Assise dans la cour d’une grande maison, Fatou* ouvre délicatement un sac en plastique. A l’intérieur, des dizaines de sachets laissent s’échapper une forte odeur de tabac. Chacun contient quelques grammes d’un produit semblable à du terreau.
« Vous sentez cette odeur ? Elle n’a pas changé depuis une semaine : c’est le signe que le produit est de bonne qualité », affirme cette habitante de Sédhiou, une petite ville de Casamance, dans le sud du Sénégal.

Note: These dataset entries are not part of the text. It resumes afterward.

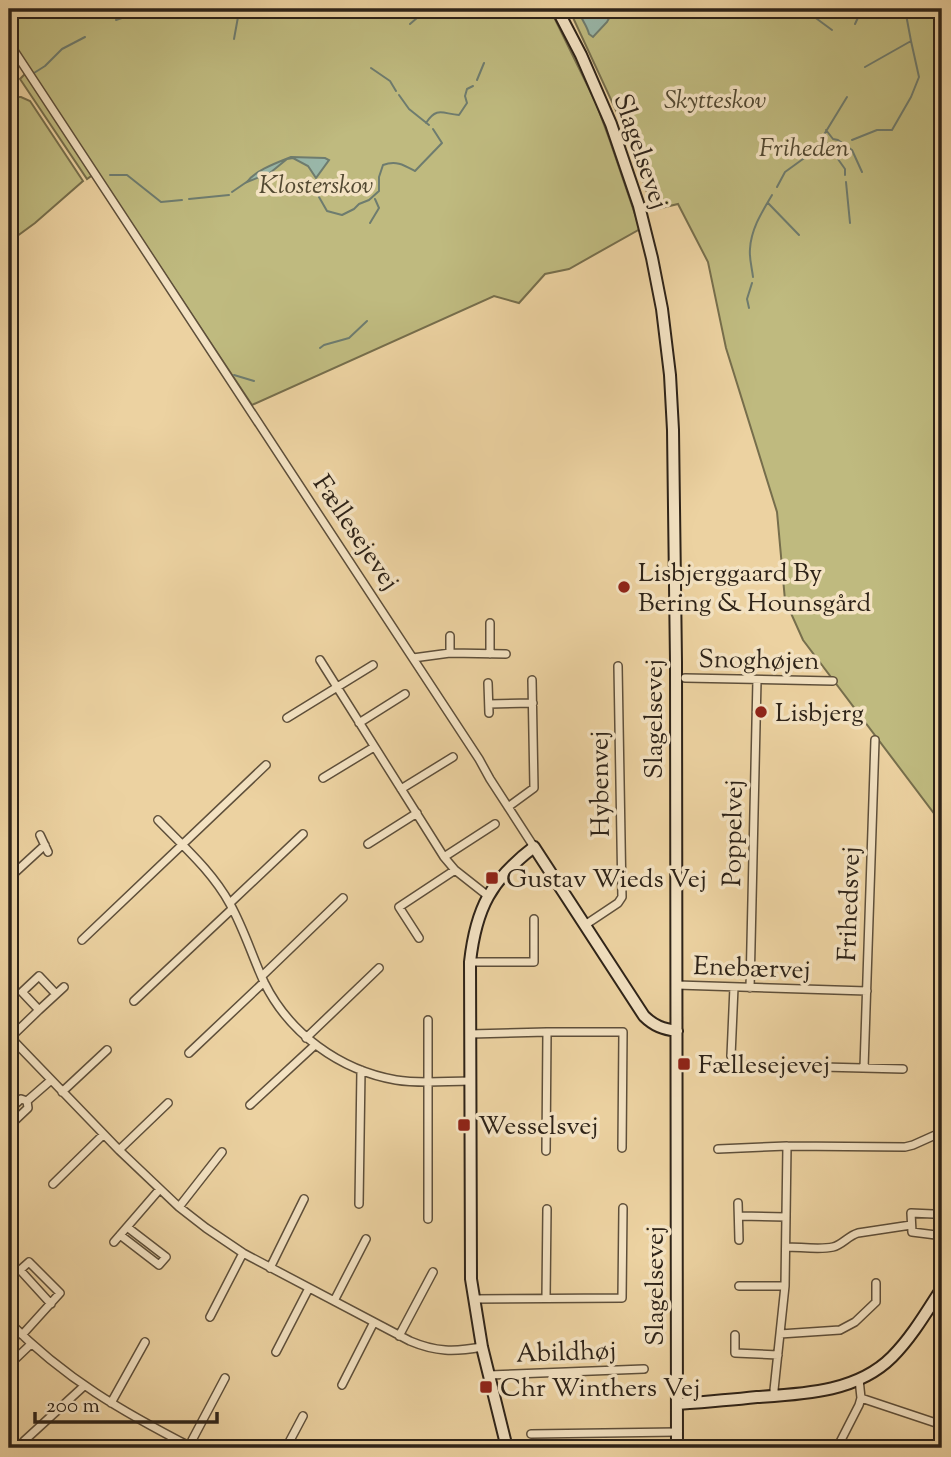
<svg xmlns="http://www.w3.org/2000/svg" width="951" height="1457" font-family="'Sorts Mill Goudy',serif">
	<rect width="100%" height="100%" fill="#ecd2a1"/>
	<filter id="stains"><feTurbulence type="fractalNoise" baseFrequency=".00286" numOctaves="4"/><feColorMatrix values="0 0 0 0 .2 0 0 0 0 .09 0 0 0 0 .02 0 0 0 .5 -.17"/></filter>
	<radialGradient id="worn" r=".72"><stop offset=".6" stop-color="#630" stop-opacity="0"/><stop offset="1" stop-color="#630" stop-opacity=".3"/></radialGradient>
	<!-- green -->
	<path fill="#bfba7f" stroke="#766e4c" stroke-width="2" d="M 9,9 L 550,9 L 596,103 L 610,141 L 640,229 L 569,269 L 545,274 L 519,303 L 494,296 L 252,405 L 97,172 L 87,179 L 20,79 L 30,69 L 9,38 Z
		M 569,9 L 942,9 L 942,824 L 803,640 L 785,600 L 777,512 L 726,348 L 708,262 L 678,204 L 653,210 L 627,134 Z
		M 13,97 L 21,97 L 30,101 L 83,181 L 35,223 L 9,242 L 9,101 Z"/>
	<!-- water -->
	<path fill="#99b7a9" stroke="#6e7c6f" stroke-width="2" d="M 578,9 L 618,9 L 613,11 L 607,22 L 593,37 L 589,34 C 587,25 580,18 578,9 Z
		M 291,157 L 325,158 L 329,160 L 316,178 L 308,166 L 293,158 L 287,159 L 270,173 L 247,182 C 256,170 276,163 291,157 Z"/>
	<g fill="none" stroke-linecap="round" stroke-linejoin="round">
		<!-- stream -->
		<path stroke="#6e7c6f" stroke-width="2" d="M 807,9 L 813,16 L 832,30
			M 116,20 L 148,9
			M 410,24 L 425,11 L 437,9
			M 855,24 L 862,9
			M 234,39 L 238,17
			M 865,67 L 911,41 L 905,9
			M 371,68 L 390,81 L 396,91
			M 34,73 L 45,66 L 62,49 L 85,37
			M 477,80 L 484,63
			M 399,95 L 409,109 L 429,125
			M 426,123 C 437,106 443,114 459,115 L 467,103 L 465,96 L 467,89 L 473,86
			M 826,130 L 833,139 L 838,140 L 852,150 L 862,172
			M 823,138 L 845,169 L 845,175
			M 852,140 L 877,130 L 892,130 L 911,97 L 919,77 L 911,41
			M 110,175 L 127,175 L 161,202 L 182,200
			M 846,182 L 850,223
			M 777,187 L 785,172 L 814,151 L 847,97
			M 232,192 L 248,181
			M 319,197 L 327,211 L 342,215 L 354,209 L 359,204 L 369,200 L 379,191 L 379,177 L 383,165 C 396,160 404,165 415,171 L 442,143 L 433,129
			M 189,199 L 229,195
			M 768,203 L 799,235
			M 370,223 L 379,208 L 375,199
			M 753,277 C 752,268 749,258 750,249 C 751,229 762,212 772,195
			M 749,308 L 747,299 L 752,283
			M 320,348 L 324,345 L 349,338 L 367,321
			M 234,375 L 254,381
			M 934,631 L 942,623"/>
		<!-- street casing -->
		<g stroke="#5e4f3a" stroke-width="10">
			<path id="street" d="M 9,43 L 479,759 L 490,779 L 534,847
				M 450,636 L 450,653
				M 490,654 L 490,623
				M 413,658 L 450,653 L 506,654
				M 320,660 L 444,857 L 455,870 L 488,896
				M 685,678 L 833,681
				M 488,683 L 489,713
				M 489,704 L 533,703
				M 287,718 L 373,665
				M 359,723 L 405,694
				M 323,778 L 374,747
				M 401,789 L 453,757
				M 508,807 L 534,788 L 532,680
				M 158,820 C 183,846 212,871 230,904 C 244,929 252,956 264,982 C 289,1033 339,1070 396,1080 C 420,1084 446,1081 470,1081
				M 40,835 L 48,852
				M 368,844 L 417,813
				M 444,857 L 495,824
				M 9,878 L 45,845
				M 230,903 L 303,834
				M 585,925 L 618,903 L 622,897 L 618,666
				M 419,938 L 399,907 L 455,870
				M 82,940 L 266,765
				M 470,962 L 534,962 L 534,919
				M 262,976 L 343,898
				M 677,985 L 867,991
				M 734,987 L 731,1056 L 733,1061 L 739,1065 L 903,1069
				M 750,988 L 757,680
				M 134,1001 L 232,909
				M 39,1010 L 64,987
				M 470,1034 L 547,1032 L 623,1032 L 622,1148
				M 9,1036 L 119,1150 L 179,1207 L 206,1228 L 243,1253 L 410,1341 C 436,1352 454,1352 482,1347
				M 10,1038 L 39,1010 L 22,992 L 39,976 L 56,994
				M 306,1038 L 379,968
				M 189,1053 L 264,982
				M 864,1068 L 875,740
				M 62,1092 L 107,1050
				M 250,1105 L 315,1045
				M 9,1110 L 21,1099 L 27,1101 L 50,1081
				M 9,1126 L 28,1108 L 27,1101
				M 718,1149 L 787,1146 L 905,1147 L 913,1145 L 942,1132
				M 119,1150 L 168,1103
				M 546,1151 L 547,1032
				M 53,1184 L 103,1135
				M 738,1203 L 739,1240
				M 359,1204 L 361,1070
				M 179,1207 L 222,1152
				M 933,1214 L 911,1213 L 912,1232 L 936,1235
				M 739,1216 L 786,1217
				M 428,1219 L 428,1020
				M 120,1235 L 159,1265 L 166,1257 L 127,1227
				M 114,1242 L 159,1190
				M 787,1247 C 800,1247 820,1250 833,1247 C 842,1245 848,1236 858,1233 L 911,1225
				M 270,1268 L 304,1199
				M 739,1286 L 785,1286
				M 546,1298 L 547,1209
				M 474,1299 L 622,1298 L 623,1208
				M 334,1301 L 366,1239
				M 210,1317 L 243,1253
				M 9,1322 C 65,1379 123,1412 193,1448
				M 780,1334 L 840,1330 L 855,1322 L 876,1302 L 876,1283
				M 22,1335 L 60,1293 L 29,1262 L 20,1270 L 51,1304
				M 735,1335 L 735,1353 L 778,1355
				M 399,1336 L 433,1272
				M 276,1352 L 309,1288
				M 9,1365 L 31,1344
				M 489,1375 L 644,1369
				M 342,1385 L 374,1322
				M 775,1396 L 774,1390 L 785,1286 L 787,1146
				M 861,1398 L 942,1425
				M 111,1403 L 145,1342
				M 531,1434 L 677,1432
				M 24,1441 L 84,1386
				M 189,1446 L 225,1378
				M 286,1448 L 303,1416
				M 837,1448 L 859,1405 L 861,1398 L 859,1379"/>
		</g>
		<!-- secondary casing -->
		<g stroke="#2e2318" stroke-width="14">
			<path id="secondary" d="M 557,9 L 581,55 L 611,124 L 639,206 L 652,258 L 662,309 L 670,375 L 673,430 L 676,662 L 677,1448
				M 677,1404 C 704,1402 730,1400 757,1397 C 804,1394 857,1392 892,1357 C 912,1337 927,1311 942,1288
				M 507,1448 L 482,1347 L 471,1279 L 470,962 C 476,908 491,880 534,847 L 644,1016 C 654,1026 663,1029 677,1031"/>
		</g>
		<!-- street -->
		<use href="#street" stroke="#f3e2c2" stroke-width="7"/>
		<!-- secondary -->
		<use href="#secondary" stroke="#f3e2c2" stroke-width="10"/>
	</g>
	<!-- markers -->
	<g fill="#8f2418" stroke="#f3e2c2" stroke-width="2.5">
		<circle cx="624" cy="587" r="7"/>
		<circle cx="761" cy="712" r="7"/>
		<rect x="485" y="871" width="14" height="14" rx="3.5"/>
		<rect x="677" y="1057" width="14" height="14" rx="3.5"/>
		<rect x="457" y="1118" width="14" height="14" rx="3.5"/>
		<rect x="479" y="1380" width="14" height="14" rx="3.5"/>
	</g>
	<g text-anchor="middle" stroke-width="7" stroke-linejoin="round" paint-order="stroke">
		<!-- park labels -->
		<g font-size="26" font-style="italic" fill="#524932" stroke="#f3e2c2">
			<text x="715" y="108">Skytteskov</text>
			<text x="804" y="156">Friheden</text>
			<text x="316" y="193">Klosterskov</text>
		</g>
		<!-- street labels -->
		<g font-size="26" fill="#2e2318" stroke="#f3e2c2">
			<text transform="translate(642 151) rotate(71)" y="9">Slagelsevej</text>
			<text transform="translate(357 532) rotate(56)" y="9">Fællesejevej</text>
			<text transform="translate(759 659) rotate(1)" y="9">Snoghøjen</text>
			<text transform="translate(653 719) rotate(-90)" y="9">Slagelsevej</text>
			<text transform="translate(599 784) rotate(-91)" y="9">Hybenvej</text>
			<text transform="translate(732 833) rotate(-89)" y="9">Poppelvej</text>
			<text transform="translate(848 904) rotate(-88)" y="9">Frihedsvej</text>
			<text transform="translate(752 967) rotate(2)" y="9">Enebærvej</text>
			<text transform="translate(654 1286) rotate(-90)" y="9">Slagelsevej</text>
			<text transform="translate(566 1351) rotate(-2)" y="9">Abildhøj</text>
		</g>
		<!-- poi labels -->
		<g font-size="26" fill="#2e2318" stroke="#f3e2c2" text-anchor="start">
			<text x="638" y="581">Lisbjerggaard By<tspan x="638" dy="30">Bering &amp; Hounsgård</tspan></text>
			<text x="775" y="721">Lisbjerg</text>
			<text x="506" y="887">Gustav Wieds Vej</text>
			<text x="698" y="1073">Fællesejevej</text>
			<text x="478" y="1134">Wesselsvej</text>
			<text x="500" y="1396">Chr Winthers Vej</text>
		</g>
	</g>
	<!-- margin -->
	<rect width="951" height="1457" fill="none" stroke="#ecd2a1" stroke-width="35"/>
	<rect x="10" y="10" width="930" height="1436" fill="none" stroke="#2e2318" stroke-width="3.5"/>
	<rect x="18" y="18" width="916" height="1422" fill="none" stroke="#2e2318" stroke-width="2"/>
	<!-- scale -->
	<path d="M35 1412v10h182v-10" fill="none" stroke="#2e2318" stroke-width="3.5"/>
	<text x="46" y="1412" font-size="21" fill="#2e2318" stroke="#f3e2c2" stroke-width="5" paint-order="stroke">200 m</text>
	<rect width="100%" height="100%" filter="url(#stains)"/>
	<rect width="100%" height="100%" fill="url(#worn)"/>
</svg>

Depuis quelques années, de plus en plus de femmes de la région consomment ce produit, qu’elles surnomment « tabac » en raison de sa composition. « Il m’a permis de soulager mes maux de ventre. Mais il sert aussi à traiter les douleurs aux articulations et l’anémie, à lutter contre la fatigue et à faciliter l’accouchement », assure Fatou, qui le vend à d’autres habitantes de Sédhiou. D’après elle, le produit permettrait même de soigner l’infertilité :
« Je connais une femme qui n’a jamais réussi à avoir d’enfants durant dix ans. Elle est tombée enceinte après avoir commencé à le consommer. »
C’est d’ailleurs l’une des raisons qui ont poussé Rokhaya*, la quarantaine, à tester le produit. « Des gens m’ont dit que ça allait m’aider à avoir des enfants », confie-t-elle à l’intérieur de sa maison, à la nuit tombée. Mais le produit est loin d’avoir eu l’effet escompté :
« J’en ai mis une petite quantité sur les lèvres du sexe, car les femmes l’utilisent comme ça généralement. Mais au bout de cinq minutes, j’ai commencé à vomir et à avoir des vertiges : j’ai cru que j’allais mourir ! Depuis, je ne l’ai plus jamais remis dans mon sexe. »
Rokhaya raconte qu’elle continue pourtant à utiliser le « tabac » lorsqu’elle a des crampes aux pieds, en le mélangeant avec du beurre de karité, ou encore pour nettoyer des plaies.
« C’est comme une drogue »
A Sédhiou, d’autres femmes décrivent des effets secondaires semblables : vomissements, étourdissements, diarrhée… L’une d’elles confie avoir fait une « nuit blanche » après avoir consommé le produit, qu’elle décrit comme « chaud et piquant ». « Ma langue est devenue lourde, j’ai eu le corps abattu, comme si j’étais anesthésiée : c’était comme une drogue », se souvient cette femme. Même son de cloche du côté de Rokhaya :
« C’est comme la cigarette : certaines femmes ne peuvent plus s’en passer. »
Plusieurs femmes de l’entourage de Rokhaya utilisent ce produit. L’une d’elles s’approvisionne auprès de trois fabricantes qui vivent dans un village voisin et viennent le vendre à Sédhiou. Elles ont commencé à fabriquer le produit trois ans plus tôt, après l’avoir découvert à Kandiénou, un petit village proche de la frontière avec la Guinée-Bissau, d’où il serait originaire.
« Pour le produire, il faut piler des feuilles de tabac et deux autres plantes, le kankouran mano et le koundinding, jusqu’à obtenir une poudre. Ensuite il faut mélanger le tout, rajouter un peu d’eau et laisser reposer. Puis nous mettons le produit dans des petits sachets en plastique : c’est très rapide », détaille l’une d’elles. D’autres disent que de la soude serait aussi ajoutée.